Results: No significant differences were noted with respect to pre- to post-intervention blood [Na(+)] change between intervention groups, although blood [Na(+)] increased over time in both intervention groups (+2 mmol/L; p<0.0001). Subjects receiving the IV bolus had a greater mean (± SD) plasma volume increase (+8.6 ± 4.5% versus 1.4% ± 5.7%; p<0.01) without significant change in [AVP] (-0.2 ± 2.6 versus 0.0 ± 0.5 pg/mL; p=0.49). 69% of subjects completing the intervention trial were able to produce urine at race finish with a mean (± SD) pre-intervention urine [Na(+)] of 15.2 ± 8.5 mmol/L (range 0-35; NS between groups). [BUN] of the entire cohort pre-intervention was 30.7 ± 10.5mg/dL (range 13-50).
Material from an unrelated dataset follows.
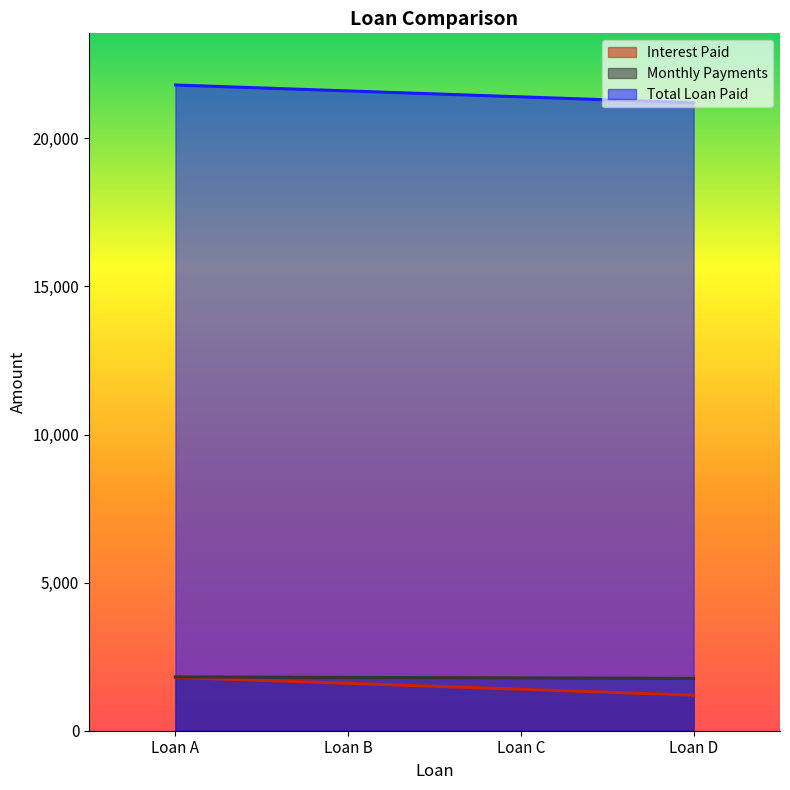

At which label does Interest Paid reach its peak?

Loan A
Conclusions: No group difference was noted in the primary outcome measure of change in blood [Na(+)] over 60 min of observation following a 100mL bolus of either oral or IV 3% saline. Administration of an oral hypertonic saline solution can be efficacious in reversing low blood sodium levels in runners with mild EAH.
Keywords: EAH; Fluid balance; Ultra-endurance running.